Den Rekurs, mit dem A. Y. unter anderem beantragt hatte, die Unterhaltsbeiträge seien auf Fr. 1'900.-- herabzusetzen und der Ehefrau sei die Benützung der Wohnung in P. zu untersagen, wies das Obergericht des Kantons Zürich am 31. Januar 1992 ab.
Gegen den obergerichtlichen Beschluss erhob A. Y. Nichtigkeitsbeschwerde. Das kantonale Kassationsgericht wies die Beschwerde am 27. Juli 1992 ab, soweit darauf einzutreten war.
Die von A. Y. gegen diesen Entscheid eingereichte staatsrechtliche Beschwerde wegen Verletzung von
Art. 4 BV
weist das Bundesgericht ab, soweit es darauf eintritt.
Aus den Erwägungen:
3.
Im Verfahren betreffend vorsorgliche Massnahmen für die Dauer des Scheidungsprozesses gemäss
Art. 145 ZGB
genügt es, die behaupteten Tatsachen glaubhaft zu machen (vgl. § 110 Abs. 1 der Zürcher Zivilprozessordnung).
Art. 8 ZGB
kommt daher in seinem eigentlichen Ausmass gar nicht zum Tragen (vgl. STRÄULI/MESSMER, Kommentar zur Zürcherischen Zivilprozessordnung, 2. A., N 10 zu § 110). Die Rüge des Beschwerdeführers, diese Bestimmung sei durch das Kassationsgericht - im Zusammenhang mit der Feststellung seiner Einkünfte - willkürlich gehandhabt worden, stösst demnach von vornherein ins Leere.
20.
a) Der Beschwerdeführer macht schliesslich geltend, der angefochtene Entscheid verletze
Art. 4 BV
auch insofern, als er in krasser Weise gegen
Art. 163 Abs. 1 ZGB
verstosse.
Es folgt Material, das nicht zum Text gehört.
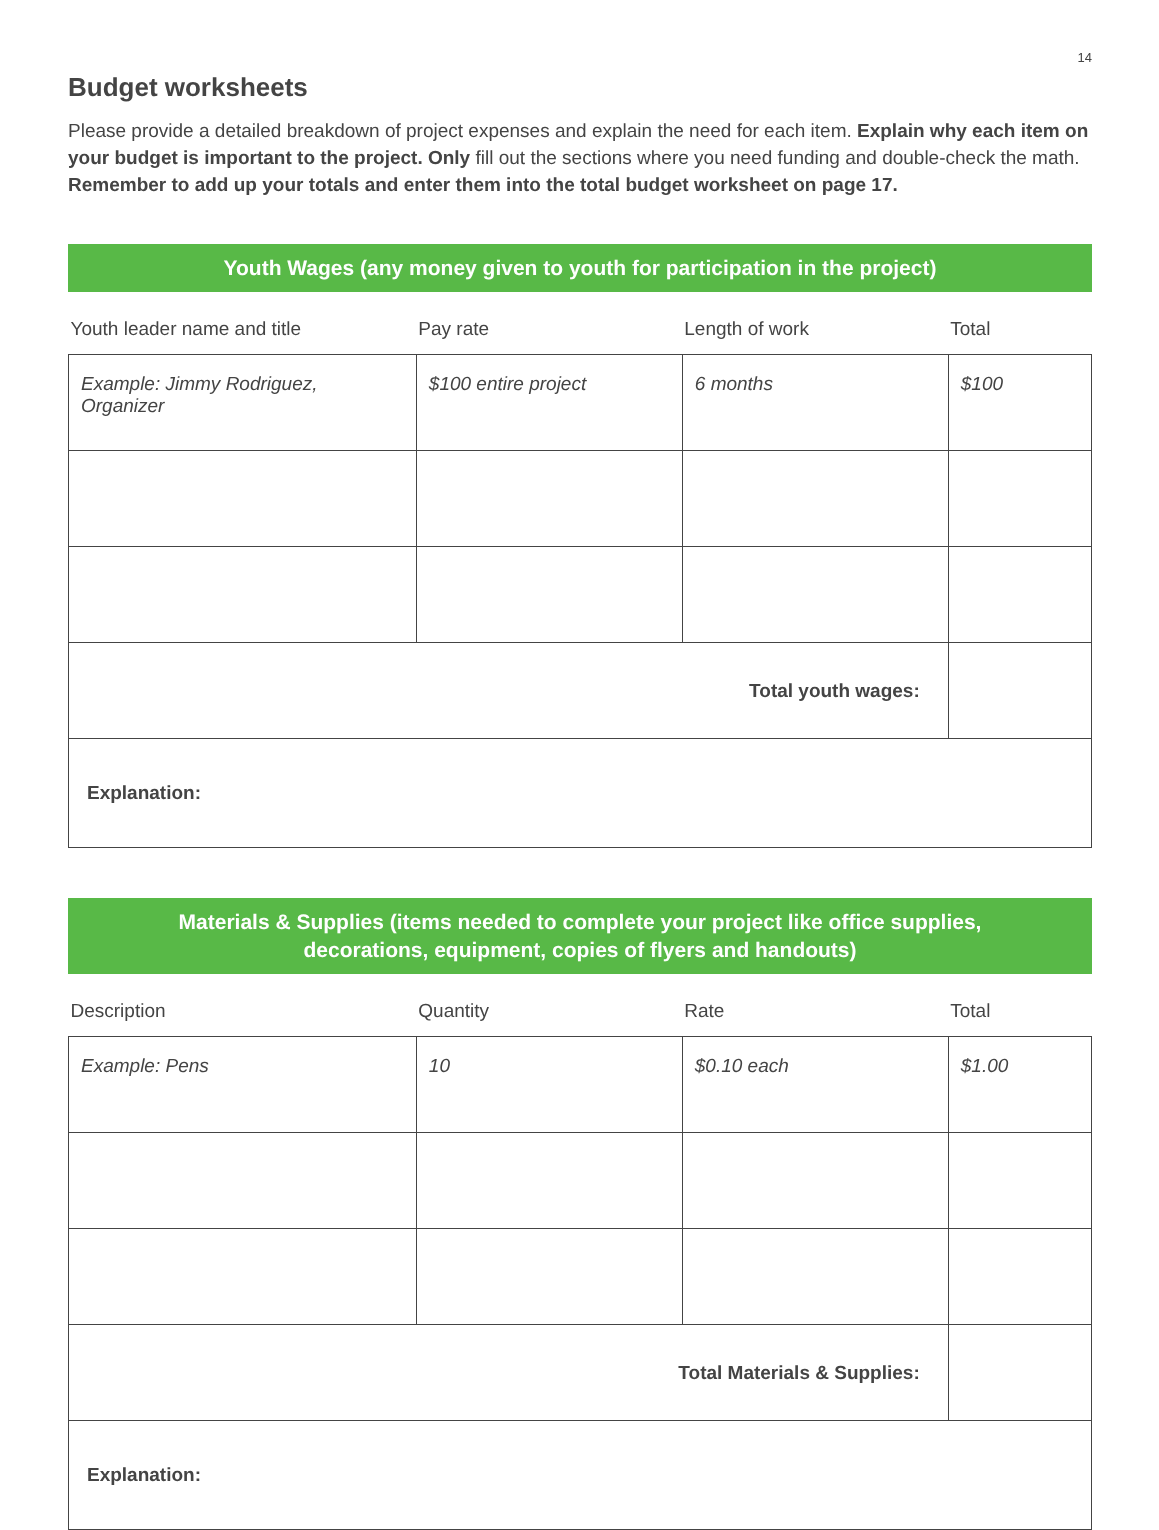14
Budget worksheets
Please provide a detailed breakdown of project expenses and explain the need for each item. Explain why each item on your budget is important to the project. Only fill out the sections where you need funding and double-check the math. Remember to add up your totals and enter them into the total budget worksheet on page 17.
Youth Wages (any money given to youth for participation in the project)
| Youth leader name and title | Pay rate | Length of work | Total |
| --- | --- | --- | --- |
| Example: Jimmy Rodriguez, Organizer | $100 entire project | 6 months | $100 |
| Total youth wages: | | | |
| Explanation: | | | |
Materials & Supplies (items needed to complete your project like office supplies,
decorations, equipment, copies of flyers and handouts)
| Description | Quantity | Rate | Total |
| --- | --- | --- | --- |
| Example: Pens | 10 | $0.10 each | $1.00 |
| Total Materials & Supplies: | | | |
| Explanation: | | | |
Der vom Kassationsgericht geschützte Obergerichtsentscheid verkenne die sich für die Beschwerdegegnerin aus dieser Bestimmung ergebenden Verpflichtungen vollumfänglich. Die Bedürfnisse der Parteien
BGE 118 II 376 S. 378
hätten sich nicht nach dem bisherigen Lebenswandel (auf Pump), sondern nach den verschlechterten wirtschaftlichen Verhältnissen zu richten. Die Beschwerdegegnerin erhalte durch die zugesprochenen Unterhaltsbeiträge weit mehr als den gebührenden Unterhalt, was ihr in unhaltbarer Weise die Bildung neuen Vermögens erlaube.
b) Ob sich die wirtschaftlichen Verhältnisse des Beschwerdeführers tatsächlich erheblich verschlechtert haben, durfte ohne Verletzung von
Art. 4 BV
offengelassen werden. Wie an verschiedenen Stellen dargelegt worden ist, hat der Beschwerdeführer selbst zu vertreten, dass seine Einkünfte nicht hinreichend geklärt werden konnten und deshalb von seinem Lebensaufwand während der letzten Jahre bzw. während der Dauer der Ehe ausgegangen werden musste. Auch liegt keine klare, einem Verstoss gegen
Art. 4 BV
gleichzusetzende Verletzung von
Art. 163 Abs. 1 ZGB
vor. Die Lebenshaltung bis zur Aufhebung des gemeinsamen Haushaltes bildet auch nach neuem Eherecht die obere Schranke für den Unterhaltsanspruch eines Ehegatten (SPÜHLER/FREI-MAURER, N 166 zu
Art. 145 ZGB
; zum grundsätzlichen Anspruch auf Weiterführung der Lebenshaltung auch
BGE 115 II 424
ff. und 111 II 106 unten mit Hinweisen). Die der Beschwerdegegnerin zugesprochenen Leistungen erscheinen zwar als hoch bzw. liegen an der obern Grenze, verstossen aber nicht gegen die einschlägigen Richtlinien.